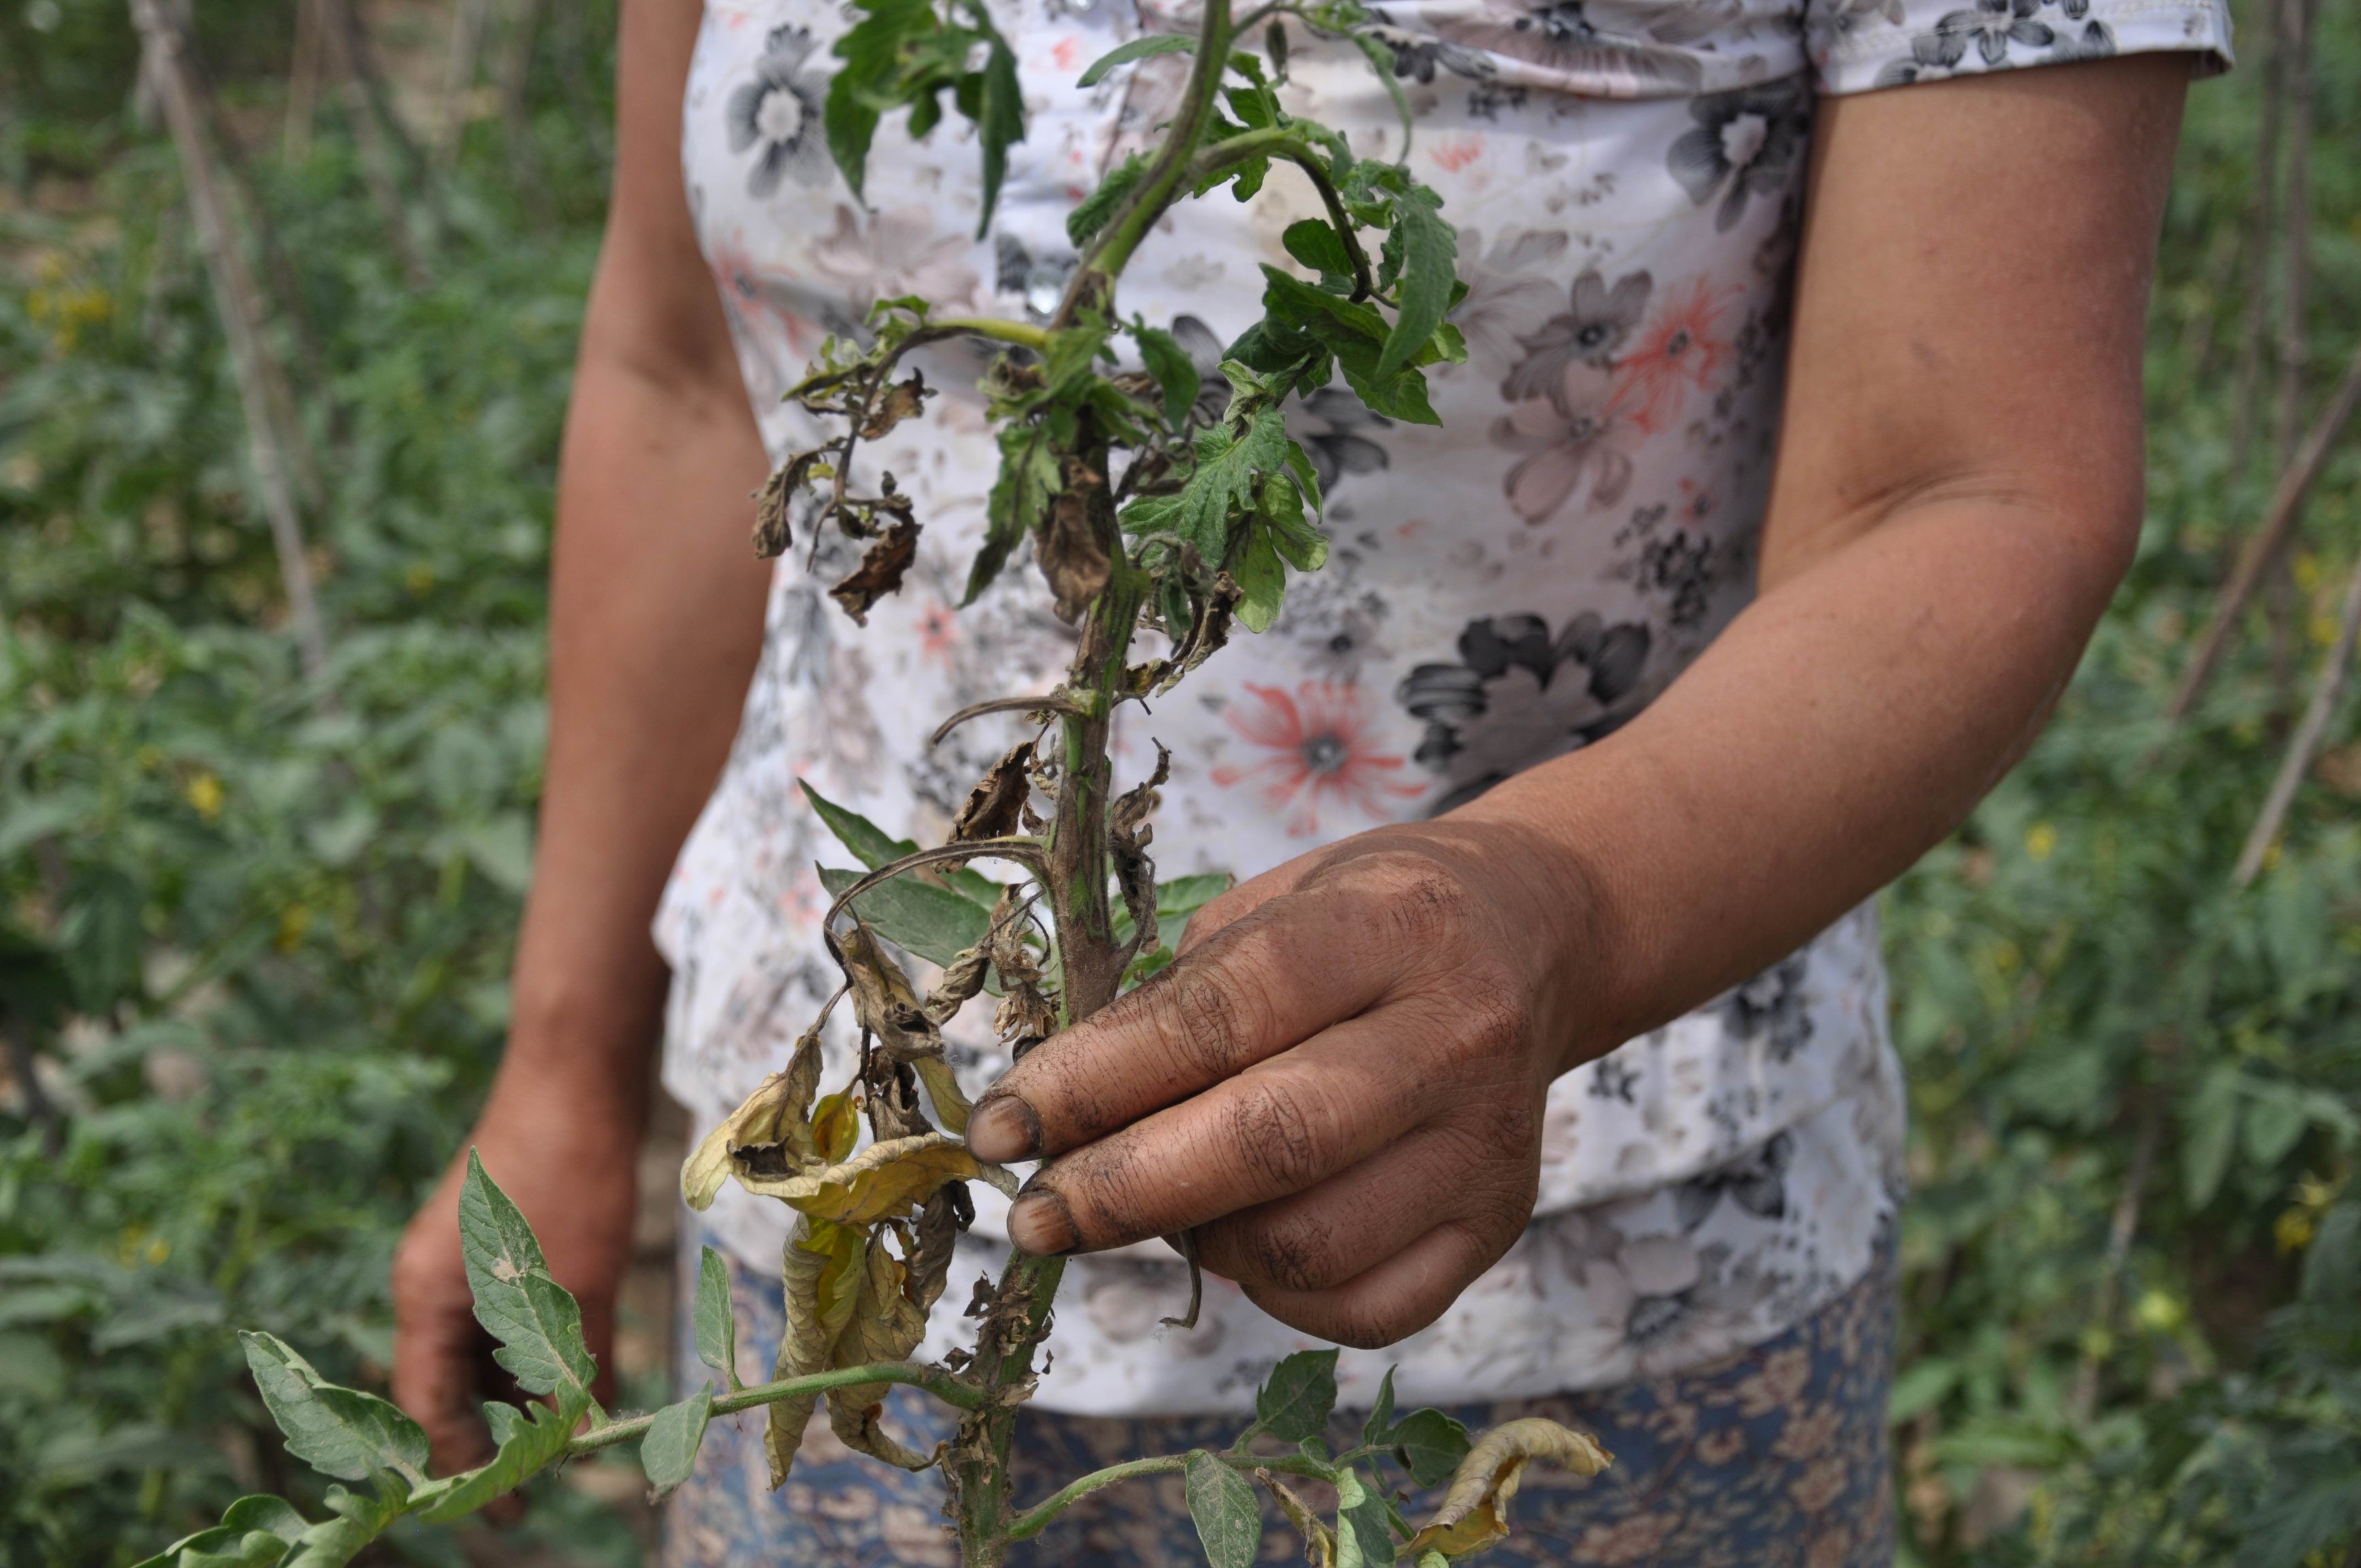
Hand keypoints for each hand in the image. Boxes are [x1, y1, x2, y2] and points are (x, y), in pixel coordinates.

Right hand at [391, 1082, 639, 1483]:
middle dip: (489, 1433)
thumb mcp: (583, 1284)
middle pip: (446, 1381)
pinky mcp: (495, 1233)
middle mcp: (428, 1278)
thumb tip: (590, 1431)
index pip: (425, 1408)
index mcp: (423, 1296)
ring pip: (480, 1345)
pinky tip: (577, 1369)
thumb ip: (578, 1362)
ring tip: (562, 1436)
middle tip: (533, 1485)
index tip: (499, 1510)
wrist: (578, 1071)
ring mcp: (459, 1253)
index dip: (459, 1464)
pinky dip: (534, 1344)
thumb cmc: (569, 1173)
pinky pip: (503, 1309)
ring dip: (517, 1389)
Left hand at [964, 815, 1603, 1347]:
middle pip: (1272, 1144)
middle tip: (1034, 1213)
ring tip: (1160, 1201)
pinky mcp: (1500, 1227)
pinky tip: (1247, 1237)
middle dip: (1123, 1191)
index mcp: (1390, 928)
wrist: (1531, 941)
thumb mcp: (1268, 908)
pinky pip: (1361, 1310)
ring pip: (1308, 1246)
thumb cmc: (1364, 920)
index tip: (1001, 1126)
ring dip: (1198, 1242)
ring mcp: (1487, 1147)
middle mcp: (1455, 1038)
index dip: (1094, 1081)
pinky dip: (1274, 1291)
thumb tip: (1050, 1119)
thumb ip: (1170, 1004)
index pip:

--------------------------------------------------

● WHAT THIS TASK INVOLVES
Give the data again exactly as written, with no pictures included.

● EXERCISE SOLUTION
Hand keypoints for each hand in the image. Boxes are [x1, y1, x2, y2] and points are (x, y), in pixel coordinates.

Right hand at [391, 1082, 639, 1483]:
middle dip: (489, 1433)
thumb mcp: (583, 1284)
middle pip: (446, 1381)
pinky mcp: (495, 1233)
middle mcp: (428, 1278)
thumb tip: (590, 1431)
index pip: (425, 1408)
index mcp: (423, 1296)
ring pip: (480, 1345)
pinky tip: (577, 1369)
thumb ip: (578, 1362)
ring tip: (562, 1436)
middle tip: (533, 1485)
index tip: (499, 1510)
wrist: (578, 1071)
ring mcp: (459, 1253)
index dip: (459, 1464)
pinky dip: (534, 1344)
thumb cmc: (569, 1173)
pinky pip: (503, 1309)
ring dip: (517, 1389)
Left hand at [964, 815, 1603, 1347]:
middle pip: (1272, 1144)
middle tip: (1034, 1213)
ring tip: (1160, 1201)
pinky mcp: (1500, 1227)
pinky tip: (1247, 1237)
middle dip: (1123, 1191)
index mcp: (1390, 928)
wrist: (1531, 941)
thumb mcp: (1268, 908)
pinky pip: (1361, 1310)
ring pip: (1308, 1246)
thumb cmc: (1364, 920)
index tip: (1001, 1126)
ring dip: (1198, 1242)
ring mcp: (1487, 1147)
middle mcp: (1455, 1038)
index dip: (1094, 1081)
pinky dip: (1274, 1291)
thumb tip: (1050, 1119)
thumb ip: (1170, 1004)
index pip:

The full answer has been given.